Once having completed the base install the next step is, as usual, to set up the RAID array, which we do by logging in as root and then installing the RAID software and configuring it, just as I have numerous previous times. I’m being incautious by not having made a backup before starting the install, but I did have a backup done a couple of weeks ago, and there are two disks in the array that are exact copies of each other, and it’s unlikely to be an issue to get the array working again. So actually it was very straightforward. So now for the rest of the day I will just be tweaking the installation and re-installing bits of software on the computer. As usual as soon as I pointed /home at the RAID array and then logged on as myself everything came back especially the XFCE panel and menus and it is hard to see any difference from Xubuntu. One of the key things I can do with this version of Debian is natively install a stable version of Qgis master alongside the most up to date version and at the moment it is building an installation from source that should work OK as it has on all the VMs I have put together up until now with Debian on them.

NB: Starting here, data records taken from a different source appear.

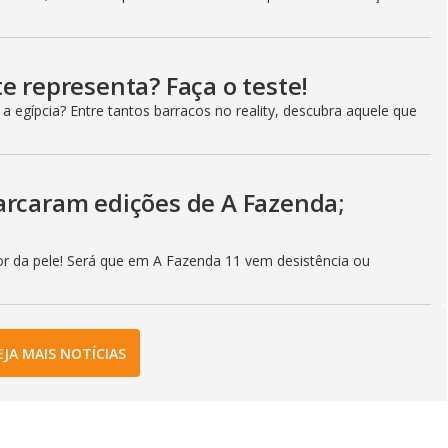
e representa? Faça o teste!
 egípcia? Entre tantos barracos no reality, descubra aquele que
arcaram edições de A Fazenda;
r da pele! Será que em A Fazenda 11 vem desistência ou
EJA MAIS NOTÍCIAS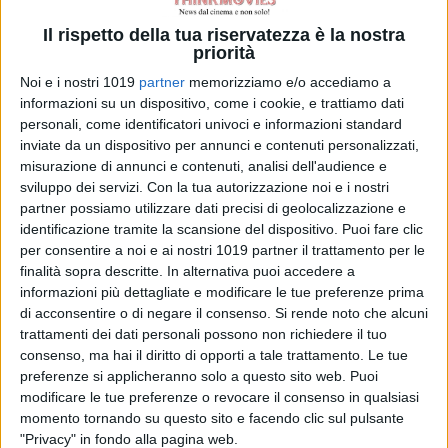
di Emanuela Giuliani
Il rispetto della tua riservatezza è la nostra
priorità
Beatles, il film di
Sam Mendes
Noi e i nostri 1019
partner
memorizziamo e/o accediamo a
prepara le riprese
informazioni su un dispositivo, come i cookie, e trattiamo dati
ad Abbey Road
personali, come identificatori univoci e informazioni standard
di Emanuela Giuliani
inviate da un dispositivo per annunci e contenuti personalizzati,
misurazione di annunci e contenuti, analisi dell'audience e
SACRIFCE
sviluppo dei servizi.
Con la tua autorizzazione noi e i nostri
di La Redazione
partner possiamo utilizzare dati precisi di geolocalizzazione e
identificazione tramite la scansione del dispositivo. Puoi fare clic
per consentire a noi e ai nostri 1019 partner il trattamento per le
finalità sopra descritte. In alternativa puoi accedere a
L’Odissea vola
informazioni più dettagliate e modificare le tue preferenze prima
oltre il miliardo:
di acconsentire o di negare il consenso.
Si rende noto che alcuni
trattamenti dei dati personali possono non richiedere il tuo
Nolan torna ai
consenso, ma hai il diritto di opporti a tale trattamento. Le tue
vertici del box
preferenze si applicheranno solo a questo sito web. Puoi
office
modificare le tue preferenze o revocare il consenso in qualsiasi
di Emanuela Giuliani
momento tornando su questo sito e facendo clic sul pulsante
"Privacy" in fondo alla pagina web.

[UPDATE] So MainPC has been OK. The PC in the bedroom crashed a couple of days ago so I just jumped in and installed Debian on it as well. This is a bit tricky to do in general because of the differences between Debian and Ubuntu, and it took a bit more work to get it up and running. I still have to install a bit more software on it to finish it off, but it is going fairly well. I don’t have a plan to migrate all the computers, and will only address it whenever it is necessary. So I still have one PC running Xubuntu and have no plans to change that.